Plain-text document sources
• • • •

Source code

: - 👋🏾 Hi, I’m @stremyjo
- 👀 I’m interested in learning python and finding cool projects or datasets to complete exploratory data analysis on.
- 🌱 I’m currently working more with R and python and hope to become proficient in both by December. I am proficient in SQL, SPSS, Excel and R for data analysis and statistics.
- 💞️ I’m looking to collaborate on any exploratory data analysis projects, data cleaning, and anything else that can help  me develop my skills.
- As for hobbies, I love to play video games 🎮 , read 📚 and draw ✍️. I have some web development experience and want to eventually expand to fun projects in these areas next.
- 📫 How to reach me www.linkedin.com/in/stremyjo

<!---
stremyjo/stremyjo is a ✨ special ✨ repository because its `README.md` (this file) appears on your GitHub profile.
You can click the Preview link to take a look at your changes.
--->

• • • •

• WHAT THE EXERCISE ASKS
Retype the lines of the listing above exactly as they appear.

• RESPONSE BELOW
Source code

: - 👋🏾 Hi, I’m @stremyjo
- 👀 I’m interested in learning python and finding cool projects or datasets to complete exploratory data analysis on.
- 🌱 I’m currently working more with R and python and hope to become proficient in both by December. I am proficient in SQL, SPSS, Excel and R for data analysis and statistics.
- 💞️ I’m looking to collaborate on any exploratory data analysis projects, data cleaning, and anything else that can help  me develop my skills.
- As for hobbies, I love to play video games 🎮 , read 📚 and draw ✍️. I have some web development experience and want to eventually expand to fun projects in these areas next.
- 📫 How to reach me www.linkedin.com/in/stremyjo

<!---
stremyjo/stremyjo is a ✨ special ✨ repository because its `README.md` (this file) appears on your GitHub profile.
You can click the Preview link to take a look at your changes.
--->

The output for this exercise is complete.